Sun's JVM comes in two flavors: -client
and -server
, where the Server VM is supposed to be optimized for long running processes, and is recommended for server applications.
When I run java
with no parameters, it displays the usage options, which includes the following text:
The default VM is server, because you are running on a server-class machine.
Having seen this, I didn't bother to add the -server
to the process startup command.
However, on a recent JVM crash log, I noticed the following line near the end of the file:
vm_info: Java HotSpot(TM) Client VM (14.0-b16) for linux-x86 JRE (1.6.0_14-b08), built on May 21 2009 02:01:47 by "java_re" with gcc 3.2.1-7a (J2SE release)
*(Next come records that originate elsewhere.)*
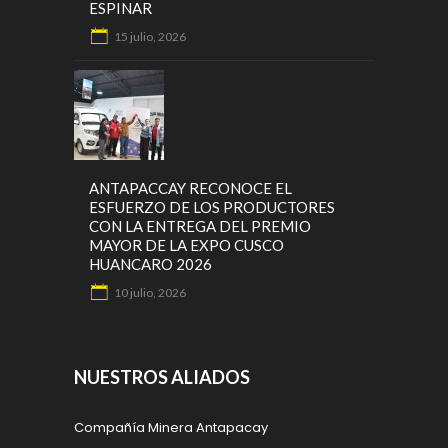
ESPINAR
15 julio, 2026
ANTAPACCAY RECONOCE EL
ESFUERZO DE LOS PRODUCTORES
CON LA ENTREGA DEL PREMIO
MAYOR DE LA EXPO CUSCO
HUANCARO 2026
10 julio, 2026
NUESTROS ALIADOS
Compañía Minera Antapacay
It seems to me that Java is using the Client VM, despite what it says in the help message. I'm going to add the -server
option to my startup command, but now I'm suspicious. So my question is: is there a way to make sure that the VM I'm running in is really the Server VM, without resorting to forcing a JVM crash?
The OS is ubuntu 8.04, but I'm using JDK 1.6.0_14 which I downloaded from Sun's website.
You can do
System.out.println(System.getProperty("java.vm.name"));
Which on my machine returns either:
Java HotSpot(TM) Client VM
or
Java HotSpot(TM) 64-Bit Server VM
Of course you shouldn't do anything critical based on this value, as it will probably change in the future, and will be completely different on another JVM.
I had a very similar question which I asked on ServerFault. I would say, if you care which version is run, always use -client or -server.